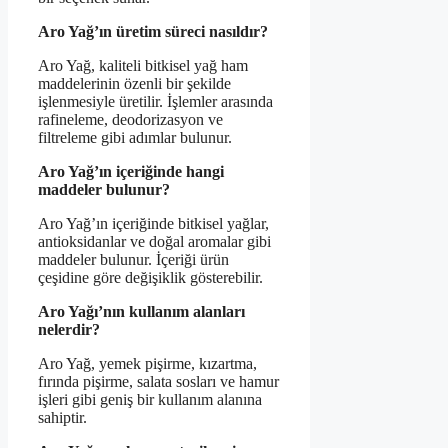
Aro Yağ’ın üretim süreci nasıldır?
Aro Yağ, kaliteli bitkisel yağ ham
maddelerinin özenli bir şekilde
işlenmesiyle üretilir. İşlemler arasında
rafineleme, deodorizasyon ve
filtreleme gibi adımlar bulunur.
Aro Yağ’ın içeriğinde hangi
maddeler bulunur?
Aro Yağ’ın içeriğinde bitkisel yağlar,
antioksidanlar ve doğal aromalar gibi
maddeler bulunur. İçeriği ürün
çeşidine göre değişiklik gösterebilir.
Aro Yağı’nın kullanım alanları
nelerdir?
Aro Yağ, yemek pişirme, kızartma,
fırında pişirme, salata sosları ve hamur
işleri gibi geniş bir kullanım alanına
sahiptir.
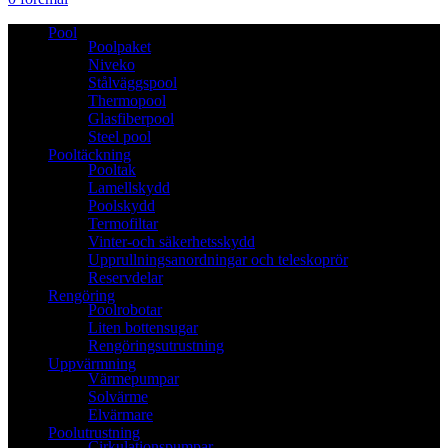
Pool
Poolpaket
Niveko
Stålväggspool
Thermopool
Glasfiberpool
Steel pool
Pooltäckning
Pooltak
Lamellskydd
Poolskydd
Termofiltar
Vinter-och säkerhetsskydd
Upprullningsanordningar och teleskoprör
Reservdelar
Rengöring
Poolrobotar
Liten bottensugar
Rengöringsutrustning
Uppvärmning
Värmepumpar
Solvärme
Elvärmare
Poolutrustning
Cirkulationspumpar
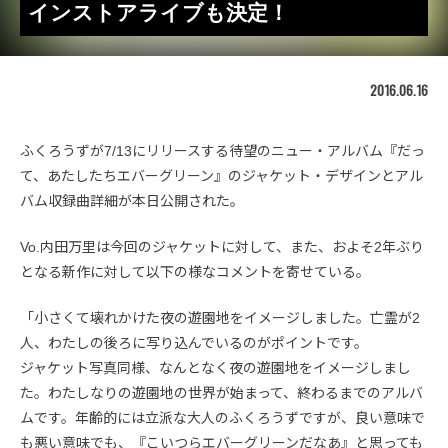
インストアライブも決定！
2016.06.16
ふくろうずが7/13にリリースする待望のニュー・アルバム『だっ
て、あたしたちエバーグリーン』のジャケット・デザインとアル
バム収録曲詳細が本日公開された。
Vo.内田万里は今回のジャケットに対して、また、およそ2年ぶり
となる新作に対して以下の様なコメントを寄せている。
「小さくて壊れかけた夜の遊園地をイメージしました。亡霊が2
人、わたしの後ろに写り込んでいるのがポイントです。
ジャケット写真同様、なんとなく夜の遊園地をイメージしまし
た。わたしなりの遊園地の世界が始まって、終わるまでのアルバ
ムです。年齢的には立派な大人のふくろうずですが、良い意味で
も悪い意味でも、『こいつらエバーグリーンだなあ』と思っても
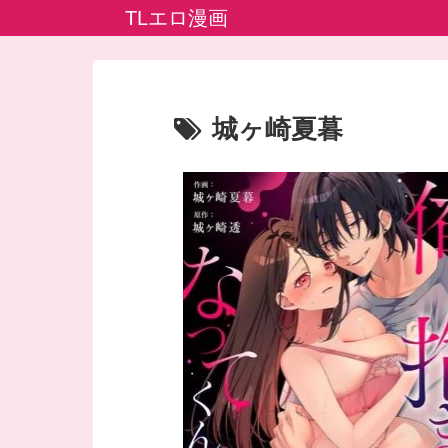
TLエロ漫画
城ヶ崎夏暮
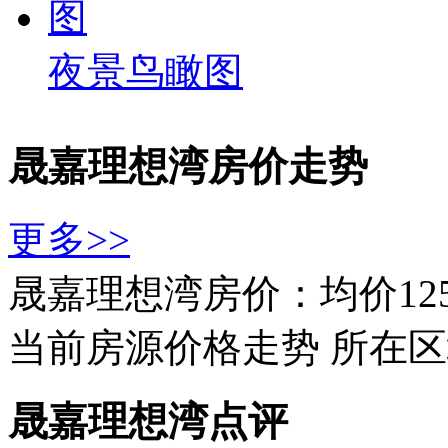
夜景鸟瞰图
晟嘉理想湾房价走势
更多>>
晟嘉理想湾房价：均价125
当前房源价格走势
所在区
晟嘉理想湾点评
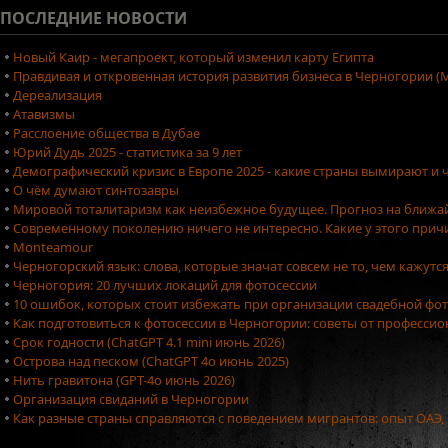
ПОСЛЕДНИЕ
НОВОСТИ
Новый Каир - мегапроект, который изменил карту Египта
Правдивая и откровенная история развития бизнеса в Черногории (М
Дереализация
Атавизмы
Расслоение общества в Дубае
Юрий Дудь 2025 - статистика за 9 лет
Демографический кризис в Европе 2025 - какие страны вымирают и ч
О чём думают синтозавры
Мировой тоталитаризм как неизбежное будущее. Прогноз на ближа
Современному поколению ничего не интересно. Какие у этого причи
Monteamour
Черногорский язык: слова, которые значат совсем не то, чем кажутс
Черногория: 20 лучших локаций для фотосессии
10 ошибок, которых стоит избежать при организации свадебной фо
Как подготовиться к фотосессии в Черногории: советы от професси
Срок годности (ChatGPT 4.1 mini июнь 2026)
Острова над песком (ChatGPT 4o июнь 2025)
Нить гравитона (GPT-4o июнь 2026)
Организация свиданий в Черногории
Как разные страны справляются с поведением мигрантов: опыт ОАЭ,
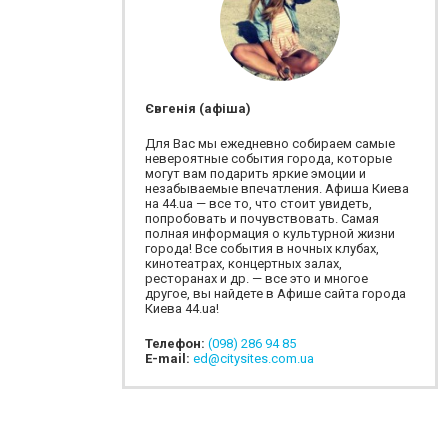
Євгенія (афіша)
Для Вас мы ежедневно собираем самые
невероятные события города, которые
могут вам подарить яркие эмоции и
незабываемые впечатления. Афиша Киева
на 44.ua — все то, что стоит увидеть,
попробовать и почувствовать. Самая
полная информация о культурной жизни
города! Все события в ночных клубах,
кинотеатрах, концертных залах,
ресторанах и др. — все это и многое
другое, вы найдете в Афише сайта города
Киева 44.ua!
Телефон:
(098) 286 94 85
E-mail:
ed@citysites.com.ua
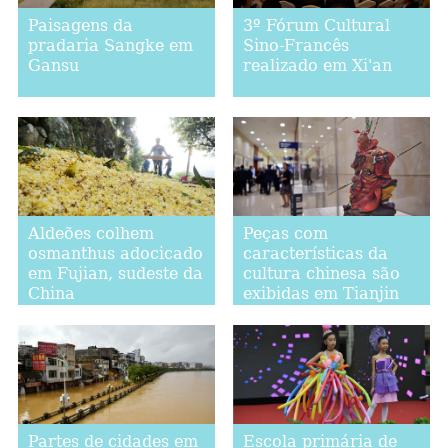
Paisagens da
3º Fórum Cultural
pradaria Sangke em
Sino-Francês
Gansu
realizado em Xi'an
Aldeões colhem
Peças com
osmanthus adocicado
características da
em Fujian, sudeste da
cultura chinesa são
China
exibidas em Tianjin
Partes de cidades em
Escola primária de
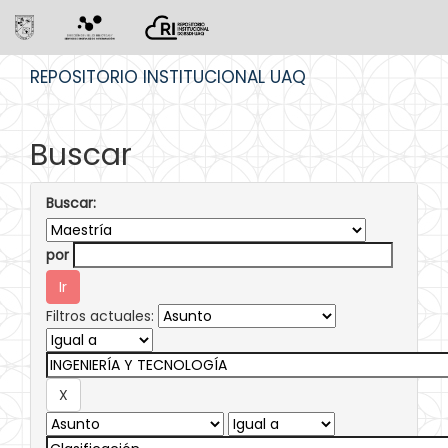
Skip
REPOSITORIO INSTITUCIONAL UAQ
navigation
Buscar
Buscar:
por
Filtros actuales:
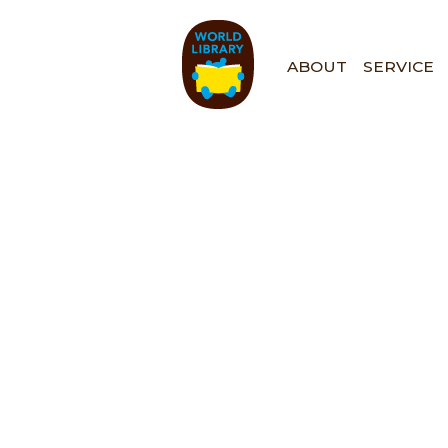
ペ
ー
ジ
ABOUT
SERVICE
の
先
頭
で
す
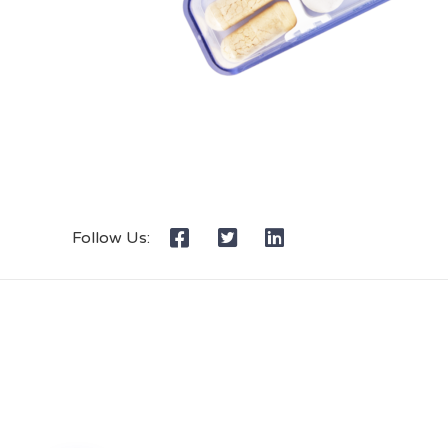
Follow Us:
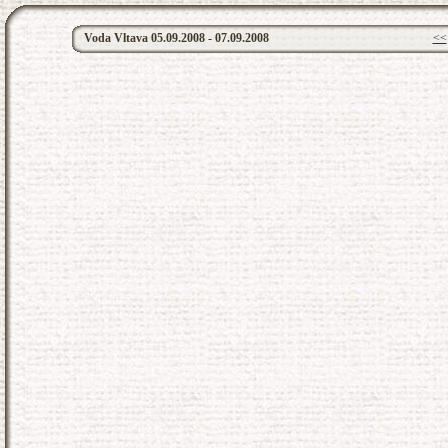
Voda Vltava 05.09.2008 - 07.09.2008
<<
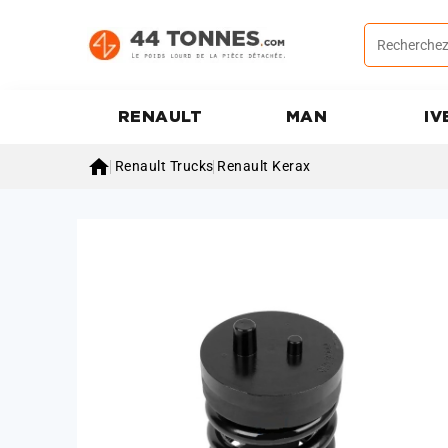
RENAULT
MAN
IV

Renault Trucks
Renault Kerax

- - - -

■ **Work order**: Find the lines above holding the word "Киева" and show them.

■ **Answer area**:
незабываемые впечатления. Афиша Киева
Киева 44.ua!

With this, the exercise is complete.